§ Try it
Repeat the data below exactly. Include each line.

#### Input material

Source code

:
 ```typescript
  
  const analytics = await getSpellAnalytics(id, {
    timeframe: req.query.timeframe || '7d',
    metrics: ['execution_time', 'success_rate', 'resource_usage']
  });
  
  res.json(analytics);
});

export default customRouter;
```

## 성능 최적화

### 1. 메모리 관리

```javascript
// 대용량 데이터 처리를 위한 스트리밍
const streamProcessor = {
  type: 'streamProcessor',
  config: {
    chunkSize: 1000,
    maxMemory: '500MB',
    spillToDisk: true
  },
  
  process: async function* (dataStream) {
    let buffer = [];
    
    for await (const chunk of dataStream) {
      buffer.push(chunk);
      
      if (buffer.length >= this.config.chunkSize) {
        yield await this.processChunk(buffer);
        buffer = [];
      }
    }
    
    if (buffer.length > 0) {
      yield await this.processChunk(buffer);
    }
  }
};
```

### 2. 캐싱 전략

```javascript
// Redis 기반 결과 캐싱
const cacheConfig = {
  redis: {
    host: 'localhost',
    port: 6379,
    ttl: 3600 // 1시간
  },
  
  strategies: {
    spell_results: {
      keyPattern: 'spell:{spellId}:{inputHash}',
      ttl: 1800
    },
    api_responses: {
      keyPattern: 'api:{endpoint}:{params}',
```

########

§ Response
Source code

:
 ```typescript
  
  const analytics = await getSpellAnalytics(id, {
    timeframe: req.query.timeframe || '7d',
    metrics: ['execution_time', 'success_rate', 'resource_usage']
  });
  
  res.json(analytics);
});

export default customRouter;
```

## 성능 최적화

### 1. 메모리 관리

```javascript
// 대용량 데이터 처리를 위한 스트리밍
const streamProcessor = {
  type: 'streamProcessor',
  config: {
    chunkSize: 1000,
    maxMemory: '500MB',
    spillToDisk: true
  },
  
  process: async function* (dataStream) {
    let buffer = [];
    
    for await (const chunk of dataStream) {
      buffer.push(chunk);
      
      if (buffer.length >= this.config.chunkSize) {
        yield await this.processChunk(buffer);
        buffer = [];
      }
    }
    
    if (buffer.length > 0) {
      yield await this.processChunk(buffer);
    }
  }
};
```

### 2. 캐싱 전략

```javascript
// Redis 기반 결과 캐싱
const cacheConfig = {
  redis: {
    host: 'localhost',
    port: 6379,
    ttl: 3600 // 1시간
  },
  
  strategies: {
    spell_results: {
      keyPattern: 'spell:{spellId}:{inputHash}',
      ttl: 1800
    },
    api_responses: {
      keyPattern: 'api:{endpoint}:{params}',
```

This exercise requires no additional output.